Telomeres, oh, telomeres. These strands of DNA at the end of our chromosomes — they’re like “the little plastic caps at the end of shoelaces, keeping everything intact” — get shorter as we get older, and they tell us a lot about how we’re aging — possibly even how we’re going to die. Probably of stress, because stress is everywhere and everything.

Stress is one of the factors that “gnaws away” at our telomeres, and according to Danielle Friedman, author of the new book Stress Less (which is targeted at women), stress is particularly horrible for us because:

When we encounter a stressful situation, we enter our primitive “fight or flight” mode, in which our brain signals our bodies to release potent stress hormones that, if we were actually fighting or fleeing, would help us to perform our best. Yet for many of us today, because the stress doesn’t end once we spear the moose or escape to our cave, those hormones remain in our blood, wreaking havoc on our bodies. And as we work to fend off the damage, our cells reproduce more quickly.

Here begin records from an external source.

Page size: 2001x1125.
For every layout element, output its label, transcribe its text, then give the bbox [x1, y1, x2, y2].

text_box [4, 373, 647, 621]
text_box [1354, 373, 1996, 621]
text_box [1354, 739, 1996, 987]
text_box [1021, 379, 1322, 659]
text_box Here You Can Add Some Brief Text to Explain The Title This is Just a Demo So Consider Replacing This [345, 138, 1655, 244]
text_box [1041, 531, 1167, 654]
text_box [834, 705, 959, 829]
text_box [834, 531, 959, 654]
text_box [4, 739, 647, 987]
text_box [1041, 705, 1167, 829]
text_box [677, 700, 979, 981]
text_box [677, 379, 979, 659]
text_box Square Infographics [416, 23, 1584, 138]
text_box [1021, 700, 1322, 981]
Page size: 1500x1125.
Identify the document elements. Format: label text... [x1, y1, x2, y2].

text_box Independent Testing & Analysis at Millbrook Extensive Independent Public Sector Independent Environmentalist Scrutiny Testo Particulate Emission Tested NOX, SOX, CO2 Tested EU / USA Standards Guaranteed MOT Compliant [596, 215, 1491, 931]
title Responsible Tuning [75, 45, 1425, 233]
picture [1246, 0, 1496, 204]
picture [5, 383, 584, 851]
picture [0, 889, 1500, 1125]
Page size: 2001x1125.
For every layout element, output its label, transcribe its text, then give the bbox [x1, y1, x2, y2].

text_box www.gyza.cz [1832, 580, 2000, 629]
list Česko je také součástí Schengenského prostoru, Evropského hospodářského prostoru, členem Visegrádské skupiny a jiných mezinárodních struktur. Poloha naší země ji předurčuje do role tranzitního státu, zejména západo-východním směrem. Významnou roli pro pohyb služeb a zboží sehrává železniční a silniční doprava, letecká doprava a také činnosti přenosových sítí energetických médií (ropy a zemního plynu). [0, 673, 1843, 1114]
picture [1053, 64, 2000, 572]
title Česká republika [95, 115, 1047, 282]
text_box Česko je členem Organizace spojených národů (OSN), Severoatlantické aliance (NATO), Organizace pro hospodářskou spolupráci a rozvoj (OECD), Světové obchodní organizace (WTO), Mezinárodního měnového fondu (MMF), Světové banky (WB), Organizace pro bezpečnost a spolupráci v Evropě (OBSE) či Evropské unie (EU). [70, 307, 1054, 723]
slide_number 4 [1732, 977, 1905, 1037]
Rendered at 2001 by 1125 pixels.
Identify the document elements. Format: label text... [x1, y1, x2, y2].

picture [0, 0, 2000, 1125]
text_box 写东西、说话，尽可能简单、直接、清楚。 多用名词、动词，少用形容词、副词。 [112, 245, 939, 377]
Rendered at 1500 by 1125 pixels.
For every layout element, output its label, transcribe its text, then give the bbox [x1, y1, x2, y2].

GREAT! And in case you forgot, stress is really just an umbrella term for all the rude things you might do to your body, like diet drastically or not exercise or forget to eat fish. Friedman’s advice for keeping stress low isn’t that original: take Omega-3s, exercise, eat “mindfully,” and, um, “be optimistic,” among other things. If that doesn’t work, because come on, that is a lot of balls to have in the air, try the wine approach!